Ma l'entusiasmo dei fedeli non era stato da meno quando, lanciata l'idea del restauro, si fece appello alla loro generosità per sostenerne le spese necessarie: nessuna famiglia è assente nell' elenco degli offerenti, tutti hanno contribuito secondo le loro possibilità, non solo con le offerte in denaro, ma anche con l'oro, che è stato raccolto in quantità quasi sufficiente per la realizzazione delle corone.

Il comitato per la raccolta, presieduto dal Vicario parrocchiale, era formato dalle seguenti persone, che hanno lavorato col massimo impegno ed a costo di grandi sacrifici : per il centro abitato: Lentini Giuseppe e moglie Marando Rosina; Agresta Rosina in Barbaro, Calabria Marietta e marito Catanzariti Francesco; Pangallo Rita in Sergi; Schimizzi Francesco; le sorelle Marando Elisa in Papalia, Anna Maria in Musitano e Marianna in Carbone; per la contrada Lacchi: Oliva Francesca in Pangallo; per la contrada Bosco e Senoli: Zappia Melina in Zappia; per la contrada Marando: Portolesi Giuseppina in Barbaro.

In seguito al restauro si è pensato alle corone che dovevano adornare il capo della Madonna e del Bambino che tiene sulla mano sinistra e addita con la destra. Le corone di cui era corredata la statua prima del restauro erano in lamiera di ottone quella della Madonna e in argento quella del Bambino e molto differenti tra loro nello stile: mentre quella del Bambino era graziosa e di stile settecentesco, molto simile a quello di altri arredi conservati nella chiesa matrice, specie all' ostensorio, in argento, quella della Madonna era alquanto rozza , molto grande di diametro (per cui calava troppo giù sulla fronte) ed ornata di pietre di nessun valore: era necessario creare delle corone in oro, per mano di persona esperta nella materia. Dopo aver consultato alcuni artisti della zona molto esigenti sui prezzi, tramite il dott. Antonio Delfino, nativo di Platì, ci si è rivolti all' orafo calabrese Gerardo Sacco, residente in Crotone, artista molto stimato in campo internazionale, il quale, nonostante la mole di lavori in cantiere, ci è venuto incontro con molta simpatia e riguardo, chiedendo per il lavoro prezzi molto contenuti ( per cui gli esprimemmo la nostra viva riconoscenza ) e scontando l' oro raccolto tra i fedeli, ai prezzi correnti in borsa.

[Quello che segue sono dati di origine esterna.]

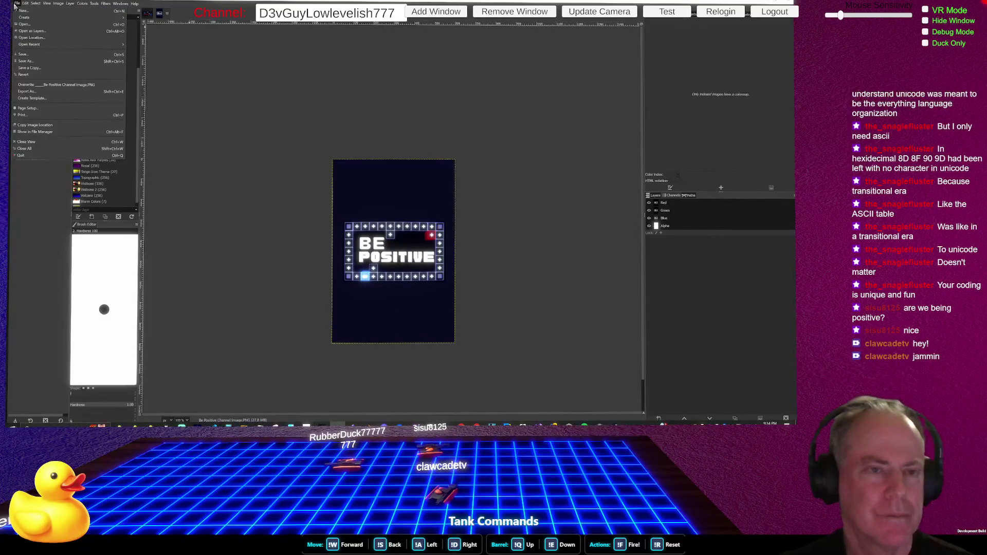
pyautogui.click(40, 57)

Per i fondi occorrenti, il Parroco ed i collaboratori lanciarono il seguente

INDIRIZZO A TUTTI I PLATIESI RESIDENTI IN PLATI' E NEL MONDO

Il restauro dell'antica e venerata immagine di Maria, dinanzi alla quale si prostrarono i nostri padri nei primi secoli della storia del nostro paese, è un' idea che la Madonna ci ha ispirato e che tutti abbiamo voluto.
E sotto la spinta della fede e dell'entusiasmo, non abbiamo fatto calcoli sulla spesa da affrontare, purché essa costituisse per noi un tesoro di fede e di arte.
Ci siamo rivolti alle persone più competenti: per il restauro l'abbiamo affidata ad artisti restauratori di Firenze, per la corona abbiamo interpellato l'orafo che in questi tempi riscuote i maggiori consensi in Italia e nel mondo: il calabrese GERARDO SACCO, il quale, trattandosi di una corona per la Madonna (in realtà sono due, una per la Madonna e una per il Bambino), ci ha favorito al massimo per la progettazione e per l'esecuzione.
Ma oltre all'oro occorrente, che finora voi tutti avete offerto con encomiabile generosità, bisogna ornarla di gemme preziose vere ed autentiche e quindi di elevato valore.
Le somme che finora abbiamo raccolto le abbiamo impegnato quasi totalmente per il restauro: ci restano da pagare le spese soprattutto per le pietre preziose.
Facciamo appello ancora una volta alla vostra generosità, al vostro entusiasmo, alla vostra devozione.
DOBBIAMO FARCELA ! SIAMO SICURI CHE CE LA FAREMO, con l'aiuto della Madonna (che con segni evidenti ha dimostrato il suo gradimento) e con la collaborazione di tutti voi, vicini e lontani.
Perché cresca sempre più la nostra devozione a Maria. Perché la nostra chiesa abbia un tesoro a cui si possano applicare le parole: "Le poni sul capo una corona di oro fino!"(sal.20).
La Madonna ci benedica tutti!

IL PARROCO - I COLLABORATORI

Le corone sono di stile classico, ornate di simboli rispondenti alla nostra economia: ramoscelli di ulivo e spighe di grano, ed arricchite di perle e di pietre preziose naturali; sulle croci spiccano numerosi brillantini, e su quella della Madonna, al centro nella faccia posteriore un brillante offerto dall' orafo Sacco e nella parte anteriore un brillante che con grande devozione la sig.ra Zappia Elisa ved. Messineo ha offerto, facendolo estrarre dal suo anello nuziale.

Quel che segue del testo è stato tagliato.